The question of the week is in honor of Women’s History Month.

Who was the better first lady during the American Civil War? Mary Todd Lincoln or Varina Davis?

The criteria being more than just their particular personalities, but their role in support of the war, their husbands’ respective careers, and also their own personal/public goals and achievements.
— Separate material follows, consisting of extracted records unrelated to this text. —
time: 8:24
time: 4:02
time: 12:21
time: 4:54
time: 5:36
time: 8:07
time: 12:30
5 Responses to Question of the Week: March 16, 2015

  1. I have been fascinated by MTL for years, and have great fondness for her. That said, I would say Varina Davis was a better first lady. The good things MTL did, such as visiting wounded soldiers and supporting freedmen’s camps, were largely unreported by her choice. The havoc she caused by overspending on WH redecoration, overspending on personal items, leaking the inaugural speech, protracted mourning for dead son Willie, alienating many of Lincoln’s staff, and several other well documented episodes overshadows her very real devotion to her husband and country. While VD was not universally loved in the south, she was not the lightening rod for controversy that MTL became, and therefore was a better first lady in my opinion.

  2. Interesting evaluation. I agree with most of it but VD spent a lot of time away from JD. she was not always in agreement with him on policy. Both seem devoted yet distracting to their spouses. I think it’s a tossup as to who was better. The better question may be who was less distracting a First Lady…
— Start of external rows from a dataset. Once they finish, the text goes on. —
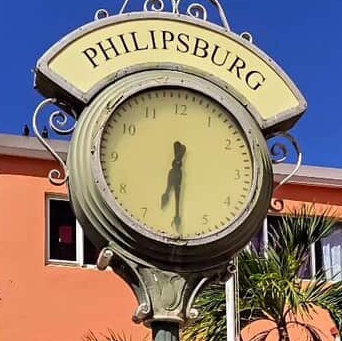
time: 6:29
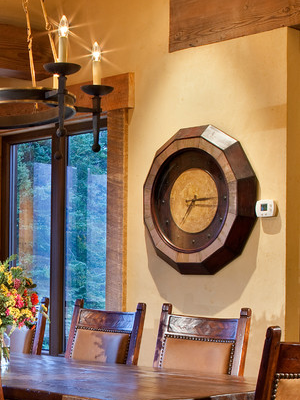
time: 7:15
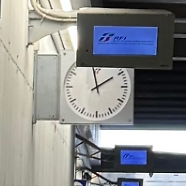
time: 1:58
  3. I would say Varina Davis was the better first lady, simply because she was less of a distraction than Mary Lincoln was. Mrs. Davis didn’t engage in the kind of over the top, larger than life behavior that Mrs. Lincoln engaged in. if TMZ existed during the Civil War, Mrs. Lincoln would’ve been on it far more than Mrs. Davis.
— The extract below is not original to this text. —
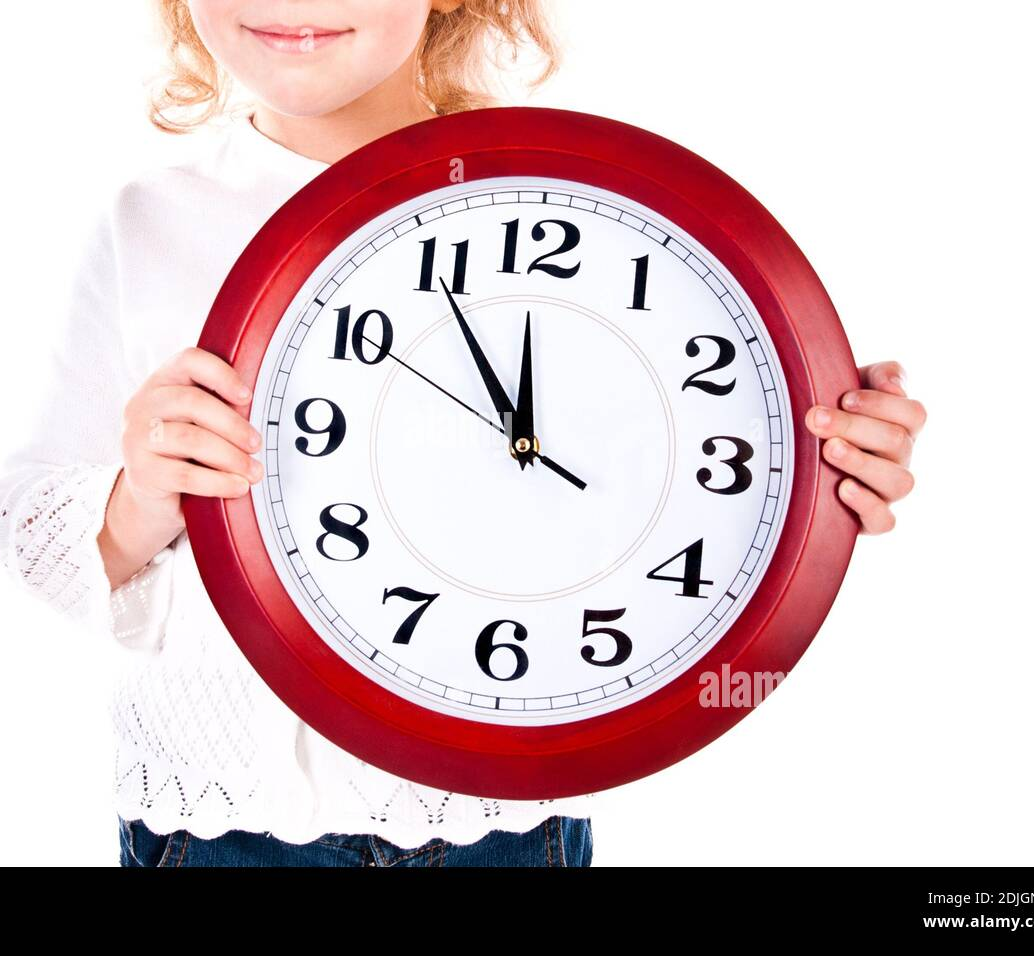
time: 11:54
  4. Varina Davis. No question in my mind. While Richmond society didn’t adore Mrs. Davis, she made choices for the good of her husband, her family, and her country (and in that order). Although she sometimes disagreed with his policies, Mrs. Davis supported her president. I think one of the most interesting things about Mrs. Davis is her commitment to keeping the Confederate White House as a place of refuge for her president, even if that meant cutting back on the entertainments normally expected at an executive mansion.
    There are many ways to compare Mrs. Davis and Mrs. Lincoln, but I think one of the most interesting is their responses to their children’s deaths. Both were heartbroken, but both responded in different ways. Mrs. Lincoln became severely depressed, adding addition burden to her grieving, weary husband. Mrs. Davis grieved with her husband and both of them tried to comfort and strengthen each other.
    Mr. and Mrs. Davis had a stronger marriage with a mutual respect for each other and the other’s opinions, love, and willingness to unselfishly care for each other in all seasons of life.

  5. I have actually wondered about this myself. Varina Davis was quintessentially southern in deportment, ideas, and values. To a great extent, so was Mary Lincoln. It worked for Mrs. Davis, as she lived in the South, but not so much for Mrs. Lincoln. I am guessing that, when a lady of quality went off the deep end, she was simply “put away” somehow, or sent back to her family. A northern lady was given a little more leeway, and had different ideas about place and deportment. Kate Chase always irritated Mrs. Lincoln with her “free ways,” for instance.

    Lincoln, an almost perfect specimen of a “self-made, Yankee man,” should never have married a southern belle. Running even a large plantation is not the same as running a country, and I do not think anyone was truly prepared for Mrs. Lincoln. John Hay called her “the Hellcat,” which speaks volumes.

    My vote goes to Mrs. Davis. She was a good fit; Mrs. Lincoln was not.